Há muito que a visita do rapaz ao
amigo não passava de uma promessa, pois sempre surgia algo a lhe impedir a
viagem. Enfim, ele conseguiu ir. Mas fora prevenido de que aquele senhor costuma
estar sem assunto. Noutros tempos, costumava chegar à sua casa algum compadre,
que ficava horas na sala, sem uma ponta de prosa. O visitante fazia um cigarro,
acendia, fumava, olhava lá fora, cuspia... Mas o velho continuava num silêncio
monástico, mantendo as pernas trançadas, contemplando a palma da mão, brincando
com os dedos ou olhando fixamente para um ponto indefinido. E a visita resistia até que: “Então, compadre,
eu vou chegar lá em casa.” “Demora mais, compadre!... Não quer mais café?”

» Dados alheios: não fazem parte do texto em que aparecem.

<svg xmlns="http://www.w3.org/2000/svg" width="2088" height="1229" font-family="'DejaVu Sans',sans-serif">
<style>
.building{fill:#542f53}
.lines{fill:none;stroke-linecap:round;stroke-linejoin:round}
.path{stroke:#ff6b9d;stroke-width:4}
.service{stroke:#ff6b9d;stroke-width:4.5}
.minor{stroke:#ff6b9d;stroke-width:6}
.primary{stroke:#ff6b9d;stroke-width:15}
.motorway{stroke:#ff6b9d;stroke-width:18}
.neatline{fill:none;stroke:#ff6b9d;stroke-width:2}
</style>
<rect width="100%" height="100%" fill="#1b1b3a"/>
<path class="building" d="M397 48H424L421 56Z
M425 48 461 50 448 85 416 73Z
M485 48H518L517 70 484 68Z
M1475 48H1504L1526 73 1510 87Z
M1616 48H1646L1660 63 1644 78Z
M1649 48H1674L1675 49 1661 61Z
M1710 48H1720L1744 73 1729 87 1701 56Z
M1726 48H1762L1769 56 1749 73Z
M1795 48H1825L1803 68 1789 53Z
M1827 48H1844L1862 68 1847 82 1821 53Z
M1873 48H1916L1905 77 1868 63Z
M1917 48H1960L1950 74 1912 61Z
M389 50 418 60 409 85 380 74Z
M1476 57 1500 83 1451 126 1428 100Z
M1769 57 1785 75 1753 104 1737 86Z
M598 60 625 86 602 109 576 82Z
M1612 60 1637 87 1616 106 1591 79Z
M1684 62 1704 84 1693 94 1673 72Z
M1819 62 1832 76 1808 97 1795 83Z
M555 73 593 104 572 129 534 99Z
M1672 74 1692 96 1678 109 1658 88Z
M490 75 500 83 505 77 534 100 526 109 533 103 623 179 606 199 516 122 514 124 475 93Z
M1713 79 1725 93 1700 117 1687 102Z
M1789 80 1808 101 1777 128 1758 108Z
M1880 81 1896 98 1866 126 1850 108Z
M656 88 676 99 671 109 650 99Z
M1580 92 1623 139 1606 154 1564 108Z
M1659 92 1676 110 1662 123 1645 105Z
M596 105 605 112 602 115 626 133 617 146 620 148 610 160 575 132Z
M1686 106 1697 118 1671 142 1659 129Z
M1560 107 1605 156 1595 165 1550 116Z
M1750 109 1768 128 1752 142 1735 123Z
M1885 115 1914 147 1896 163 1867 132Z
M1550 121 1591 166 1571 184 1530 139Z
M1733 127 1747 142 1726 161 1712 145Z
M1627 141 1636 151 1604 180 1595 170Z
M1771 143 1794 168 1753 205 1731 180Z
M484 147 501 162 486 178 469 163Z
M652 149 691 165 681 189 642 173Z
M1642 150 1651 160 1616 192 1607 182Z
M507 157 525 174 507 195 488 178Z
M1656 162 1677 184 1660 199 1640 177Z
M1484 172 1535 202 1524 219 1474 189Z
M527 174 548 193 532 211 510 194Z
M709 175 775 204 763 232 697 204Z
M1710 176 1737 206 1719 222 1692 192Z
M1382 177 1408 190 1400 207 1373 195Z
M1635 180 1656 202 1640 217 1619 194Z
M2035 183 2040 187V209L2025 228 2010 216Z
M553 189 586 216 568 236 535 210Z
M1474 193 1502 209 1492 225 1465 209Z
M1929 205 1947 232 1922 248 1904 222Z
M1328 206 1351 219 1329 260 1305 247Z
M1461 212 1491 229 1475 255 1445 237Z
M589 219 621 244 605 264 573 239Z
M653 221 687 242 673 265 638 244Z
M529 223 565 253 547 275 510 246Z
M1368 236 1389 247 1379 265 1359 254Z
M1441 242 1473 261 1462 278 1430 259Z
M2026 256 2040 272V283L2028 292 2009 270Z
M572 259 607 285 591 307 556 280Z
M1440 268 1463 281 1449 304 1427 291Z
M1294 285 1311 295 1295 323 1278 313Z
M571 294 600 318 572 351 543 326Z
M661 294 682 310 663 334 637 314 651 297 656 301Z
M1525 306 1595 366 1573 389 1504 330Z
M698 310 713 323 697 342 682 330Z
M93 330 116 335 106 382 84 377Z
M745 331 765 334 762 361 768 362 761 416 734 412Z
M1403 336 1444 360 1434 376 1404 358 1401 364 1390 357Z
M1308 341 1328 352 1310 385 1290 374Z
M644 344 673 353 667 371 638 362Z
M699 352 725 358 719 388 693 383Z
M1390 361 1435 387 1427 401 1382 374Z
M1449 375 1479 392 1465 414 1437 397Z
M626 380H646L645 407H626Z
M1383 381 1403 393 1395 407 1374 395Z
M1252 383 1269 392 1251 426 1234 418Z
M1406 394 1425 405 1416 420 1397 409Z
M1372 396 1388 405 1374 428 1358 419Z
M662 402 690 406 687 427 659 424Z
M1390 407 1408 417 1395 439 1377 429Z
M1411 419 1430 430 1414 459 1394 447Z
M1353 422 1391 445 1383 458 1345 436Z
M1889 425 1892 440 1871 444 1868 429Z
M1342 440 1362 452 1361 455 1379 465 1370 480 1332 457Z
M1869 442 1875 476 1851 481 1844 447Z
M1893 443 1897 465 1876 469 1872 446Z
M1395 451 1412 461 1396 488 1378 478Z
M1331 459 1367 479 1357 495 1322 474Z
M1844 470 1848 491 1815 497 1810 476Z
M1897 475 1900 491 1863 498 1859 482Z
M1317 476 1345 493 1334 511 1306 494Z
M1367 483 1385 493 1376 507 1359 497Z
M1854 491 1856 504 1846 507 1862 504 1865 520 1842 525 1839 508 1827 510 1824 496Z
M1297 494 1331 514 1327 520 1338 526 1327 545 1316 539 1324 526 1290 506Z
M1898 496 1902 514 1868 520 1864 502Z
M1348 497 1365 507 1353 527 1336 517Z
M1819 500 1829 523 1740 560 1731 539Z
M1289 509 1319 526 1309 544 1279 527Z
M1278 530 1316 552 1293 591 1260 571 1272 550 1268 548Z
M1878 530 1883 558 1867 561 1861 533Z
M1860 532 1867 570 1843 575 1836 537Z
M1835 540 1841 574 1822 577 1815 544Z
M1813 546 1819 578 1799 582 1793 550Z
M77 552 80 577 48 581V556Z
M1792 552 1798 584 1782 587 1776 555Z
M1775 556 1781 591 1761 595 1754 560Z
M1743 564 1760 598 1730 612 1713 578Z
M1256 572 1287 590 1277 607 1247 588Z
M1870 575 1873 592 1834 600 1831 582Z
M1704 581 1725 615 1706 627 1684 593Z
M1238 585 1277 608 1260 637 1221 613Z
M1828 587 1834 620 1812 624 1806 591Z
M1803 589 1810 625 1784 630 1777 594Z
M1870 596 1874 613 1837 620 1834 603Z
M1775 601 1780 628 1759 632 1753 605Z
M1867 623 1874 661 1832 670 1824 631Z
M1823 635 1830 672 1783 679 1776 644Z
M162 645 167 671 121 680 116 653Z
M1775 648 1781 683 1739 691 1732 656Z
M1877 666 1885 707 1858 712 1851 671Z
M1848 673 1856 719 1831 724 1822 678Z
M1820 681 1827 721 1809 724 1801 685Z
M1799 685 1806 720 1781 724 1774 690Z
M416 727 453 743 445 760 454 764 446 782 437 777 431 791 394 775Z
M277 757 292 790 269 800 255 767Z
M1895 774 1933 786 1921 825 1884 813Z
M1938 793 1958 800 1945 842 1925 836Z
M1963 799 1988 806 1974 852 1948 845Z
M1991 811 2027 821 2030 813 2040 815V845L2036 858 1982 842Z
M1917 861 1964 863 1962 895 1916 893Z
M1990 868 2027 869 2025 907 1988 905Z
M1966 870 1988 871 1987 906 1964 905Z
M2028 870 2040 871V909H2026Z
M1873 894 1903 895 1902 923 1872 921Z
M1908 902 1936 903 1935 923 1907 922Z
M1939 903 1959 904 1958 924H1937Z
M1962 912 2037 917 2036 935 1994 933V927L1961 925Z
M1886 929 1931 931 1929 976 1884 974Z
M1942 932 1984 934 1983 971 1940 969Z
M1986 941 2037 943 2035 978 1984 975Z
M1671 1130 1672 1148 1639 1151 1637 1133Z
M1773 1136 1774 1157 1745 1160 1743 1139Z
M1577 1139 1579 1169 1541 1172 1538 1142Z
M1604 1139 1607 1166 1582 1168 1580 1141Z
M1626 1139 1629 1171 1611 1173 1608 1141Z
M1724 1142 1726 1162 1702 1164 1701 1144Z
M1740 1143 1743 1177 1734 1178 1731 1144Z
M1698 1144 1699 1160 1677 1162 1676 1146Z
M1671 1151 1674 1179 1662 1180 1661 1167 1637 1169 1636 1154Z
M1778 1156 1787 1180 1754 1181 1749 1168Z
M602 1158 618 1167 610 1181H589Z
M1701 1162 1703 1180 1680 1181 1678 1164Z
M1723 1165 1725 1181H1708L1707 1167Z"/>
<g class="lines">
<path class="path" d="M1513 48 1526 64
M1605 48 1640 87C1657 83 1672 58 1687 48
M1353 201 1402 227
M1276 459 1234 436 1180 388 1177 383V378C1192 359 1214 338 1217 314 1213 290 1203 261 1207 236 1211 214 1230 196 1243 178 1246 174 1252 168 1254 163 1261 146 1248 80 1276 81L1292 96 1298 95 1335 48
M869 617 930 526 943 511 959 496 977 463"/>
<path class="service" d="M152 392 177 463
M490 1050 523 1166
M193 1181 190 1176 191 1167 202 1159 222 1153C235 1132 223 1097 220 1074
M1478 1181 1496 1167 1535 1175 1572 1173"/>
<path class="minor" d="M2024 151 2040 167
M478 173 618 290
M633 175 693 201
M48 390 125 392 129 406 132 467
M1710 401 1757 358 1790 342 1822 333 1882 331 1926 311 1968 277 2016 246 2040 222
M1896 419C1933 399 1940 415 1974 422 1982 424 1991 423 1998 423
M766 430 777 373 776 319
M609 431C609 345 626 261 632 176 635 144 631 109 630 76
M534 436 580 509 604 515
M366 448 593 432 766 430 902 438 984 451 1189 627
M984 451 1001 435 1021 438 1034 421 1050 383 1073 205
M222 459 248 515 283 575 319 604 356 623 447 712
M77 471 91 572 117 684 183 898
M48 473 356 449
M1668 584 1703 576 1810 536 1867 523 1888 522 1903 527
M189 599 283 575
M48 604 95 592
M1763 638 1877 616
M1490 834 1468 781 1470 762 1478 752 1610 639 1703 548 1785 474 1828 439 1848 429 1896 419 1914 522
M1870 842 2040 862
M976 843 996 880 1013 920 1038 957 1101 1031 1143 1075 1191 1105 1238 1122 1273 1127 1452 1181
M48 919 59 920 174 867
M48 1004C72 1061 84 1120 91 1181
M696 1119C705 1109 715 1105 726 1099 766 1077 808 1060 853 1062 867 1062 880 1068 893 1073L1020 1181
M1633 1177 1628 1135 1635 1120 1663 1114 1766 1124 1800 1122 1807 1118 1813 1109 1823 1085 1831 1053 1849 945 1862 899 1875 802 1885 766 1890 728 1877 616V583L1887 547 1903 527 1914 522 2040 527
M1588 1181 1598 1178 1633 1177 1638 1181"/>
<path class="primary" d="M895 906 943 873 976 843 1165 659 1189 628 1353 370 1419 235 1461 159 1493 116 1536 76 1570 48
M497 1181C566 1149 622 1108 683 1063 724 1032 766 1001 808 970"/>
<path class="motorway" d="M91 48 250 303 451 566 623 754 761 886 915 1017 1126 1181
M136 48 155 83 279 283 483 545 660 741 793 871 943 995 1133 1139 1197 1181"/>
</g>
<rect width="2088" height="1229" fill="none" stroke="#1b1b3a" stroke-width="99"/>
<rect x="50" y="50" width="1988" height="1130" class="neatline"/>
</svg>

“Não, compadre, obrigado. O café tá bom, a conversa tá boa, mas preciso ir. Até
logo!” “Então... até logo, compadre!” E assim, de forma tão espontânea e
natural, os compadres encontravam-se e se despediam.
Sabendo disso, o rapaz, que não é
tão moço, encarou o desafio e foi comigo visitar o velho amigo, que não é tão velho assim. O reencontro
foi memorável. Os dois se entenderam, muitos causos foram contados e, por fim, o
velho se dirigia ao rapaz sempre no diminutivo, tamanha a empatia entre eles.
Conversa vai, conversa vem e eu
me lembrei de que aquele senhor estava necessitado de canetas. Então peguei uma
caneta metálica, que eu trazia espetada na camisa, e lhe ofereci. Mas ele
devolveu, dizendo: “Não gosto deste tipo de caneta. Já tenho umas aqui como
essa, que nem uso...” O rapaz sacou de uma Bic e disse: “Olha, desta aqui o senhor
vai gostar!” Ele pegou a caneta e
respondeu: “Pois desta eu gosto mesmo”. Aí, o rapaz se alegrou e começou a
exaltar a caneta Bic: “Então... não tem caneta melhor do que a Bic. Esse aí quis
fazer graça, dando ao senhor uma caneta chique, mas não conseguiu agradar. A
caneta Bic, sim, é a melhor de todas as canetas. É simples e baratinha, mas é
usada até pelas autoridades! Pode ver: deputado e senador só usam Bic!” Fiquei
embasbacado, pois eu não sabia que a Bic era tão boa assim. E o amigo continuou:
“Olha, a Bic não falha! É só pegar e começar a escrever, sem a necessidade de
ficar rabiscando para que solte a tinta. Mas não é só por isso que eu gosto da
Bic. O melhor dela é a tampa!” Aí eu pirei de vez: “A tampa?! O que tem essa
tampa, meu Deus?...”, pensei. Mas o rapaz completou: “É com a tampa que eu
limpo a orelha!” O velho não se conteve: “É por isso que eu gosto da Bic! Com a
tampa, dá pra tirar cada catoto do ouvido... É uma beleza pra isso!”,
disse, agora examinando a tampa da Bic que acabara de ganhar. “Olha, essa
caneta é novinha, e eu não usei a tampa dela, tá?...”, acudiu o rapaz. “Ah, eu
sei... dá pra ver que é nova!”, assentiu o velho, tampando a caneta e tentando
disfarçar a gafe.
Já aprendi muita coisa nesta vida
e deveria ter aprendido muito mais, porque os anos já me são largos. Mas somente
agora eu vim saber que tampa de caneta pode ser usada como cotonete!